Essay

The Orbit of Our Dreaming

An elegy for Nikki Giovanni. 

Originally Published: August 11, 2025
A black-and-white photograph of Nikki Giovanni smiling and looking down.

Nikki Giovanni, circa 1968. Photo by Pictorial Parade/Getty Images.

 

 


 

Fresh off the long drive home from Hampton, where she’d been studying computer science the past two years, my sister Toya strode through our front door, newfound treasure in tow: The Selected Poems of Nikki Giovanni. The collection was signed by the bard herself, whom I knew primarily through Toya’s praise. The inscription was simple, direct: Latoya—Happy Birthday. I had never held a book of poems before, only encountered the art form in discrete units scattered throughout the world: hymns intoned in moments of communal celebration; the Maya Angelou poem “Phenomenal Woman” that was taped to Toya’s bedroom door; the lyrics of Paul Laurence Dunbar we read aloud at school events, voices lifting our maroon auditorium into the atmosphere. Toya wrote too—jotted down stanza after stanza in her journal, though she never read them in public. Poems are born of privacy, I learned, but did not say: adventures of the mind enshrined in paper, kept safe from interference.

Something about Giovanni’s author photo sparked my attention: the phrase “Thug Life” was engraved on her forearm. This, on the surface, was a double-offense: tattoos and the music of Tupac Amaru Shakur were forbidden in our home. True to form, my parents eventually struck a bargain in service of my education, offering Shakur’s The Rose That Grew from Concrete (1999) as a gift for my 12th birthday. It was the first poetry collection I called my own. I carried it with me each day, now connected through 2pac’s timeless phrase, his renegade way of life, to the vibrant, living voice my sister had ushered into the quietness of our family culture. The first poem I read from Giovanni, naturally, was one of her most famous, “Ego Trippin (there may be a reason why)”:

I am so hip even my errors are correct 
I sailed west to reach east and had to round off 
           the earth as I went 
           The hair from my head thinned and gold was laid 
           across three continents 
I am so perfect so divine so ethereal so surreal 
I cannot be comprehended 
            except by my permission

The speaker in this poem is seemingly infinite, incomprehensible (except by her permission), and unflinchingly self-assured. There is no sense that she must make herself small in order to be blessed, or live a worthy life. Instead, this persona embodies the promise of abundance, bends reality with a flick of her wrist, reflects a beauty so expansive it nurtures the Earth, adorns landscapes in precious metals. As I read more of Giovanni’s writing, I saw that this galactic sense of scope and scale is not limited to a single poem, but extends across her essays, speeches, and musical collaborations. This is an interstellar ethics, a call to expand our universe of obligation, a renewed vision of our role and remit as stewards of planet Earth.

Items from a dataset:
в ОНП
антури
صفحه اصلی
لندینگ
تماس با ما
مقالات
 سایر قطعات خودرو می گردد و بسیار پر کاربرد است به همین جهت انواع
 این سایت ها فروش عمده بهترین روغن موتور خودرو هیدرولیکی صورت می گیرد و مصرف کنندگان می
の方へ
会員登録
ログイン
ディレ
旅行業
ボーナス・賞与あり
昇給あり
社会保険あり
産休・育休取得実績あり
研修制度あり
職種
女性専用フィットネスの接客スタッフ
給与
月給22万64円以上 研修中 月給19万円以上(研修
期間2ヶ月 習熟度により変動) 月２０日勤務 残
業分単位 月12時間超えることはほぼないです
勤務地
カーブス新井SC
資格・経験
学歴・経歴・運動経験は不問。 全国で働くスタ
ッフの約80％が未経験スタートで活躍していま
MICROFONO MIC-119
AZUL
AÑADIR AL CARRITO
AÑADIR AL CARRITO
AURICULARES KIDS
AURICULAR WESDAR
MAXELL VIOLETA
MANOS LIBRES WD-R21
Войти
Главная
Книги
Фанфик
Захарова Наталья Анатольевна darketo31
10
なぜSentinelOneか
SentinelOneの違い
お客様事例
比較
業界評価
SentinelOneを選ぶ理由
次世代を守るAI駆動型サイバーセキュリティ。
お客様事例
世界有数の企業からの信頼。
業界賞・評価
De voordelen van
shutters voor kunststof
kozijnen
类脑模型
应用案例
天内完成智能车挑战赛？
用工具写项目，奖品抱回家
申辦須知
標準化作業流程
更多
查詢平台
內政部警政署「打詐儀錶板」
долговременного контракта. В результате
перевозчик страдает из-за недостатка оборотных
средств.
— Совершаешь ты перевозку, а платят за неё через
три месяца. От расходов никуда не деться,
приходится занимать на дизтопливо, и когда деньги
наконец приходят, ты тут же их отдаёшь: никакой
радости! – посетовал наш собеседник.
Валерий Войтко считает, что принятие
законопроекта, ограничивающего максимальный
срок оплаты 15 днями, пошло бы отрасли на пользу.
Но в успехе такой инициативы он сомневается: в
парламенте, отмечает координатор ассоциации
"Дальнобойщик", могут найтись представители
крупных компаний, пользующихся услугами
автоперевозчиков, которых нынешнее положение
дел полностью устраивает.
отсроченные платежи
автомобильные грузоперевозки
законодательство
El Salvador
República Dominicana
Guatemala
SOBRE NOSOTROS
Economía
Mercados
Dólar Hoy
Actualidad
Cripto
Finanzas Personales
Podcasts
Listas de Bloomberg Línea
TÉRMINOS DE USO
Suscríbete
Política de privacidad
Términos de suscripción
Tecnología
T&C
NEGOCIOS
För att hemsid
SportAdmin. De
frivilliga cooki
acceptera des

Problem description: How would you render this sentence from the essay on Nikki Giovanni in Spanish: "There is no sense that she must make herself small in order to be blessed, or live a worthy life." You can work without the items.

Task response: No hay ninguna sensación de que ella deba hacerse pequeña para ser bendecida, o para vivir una vida digna.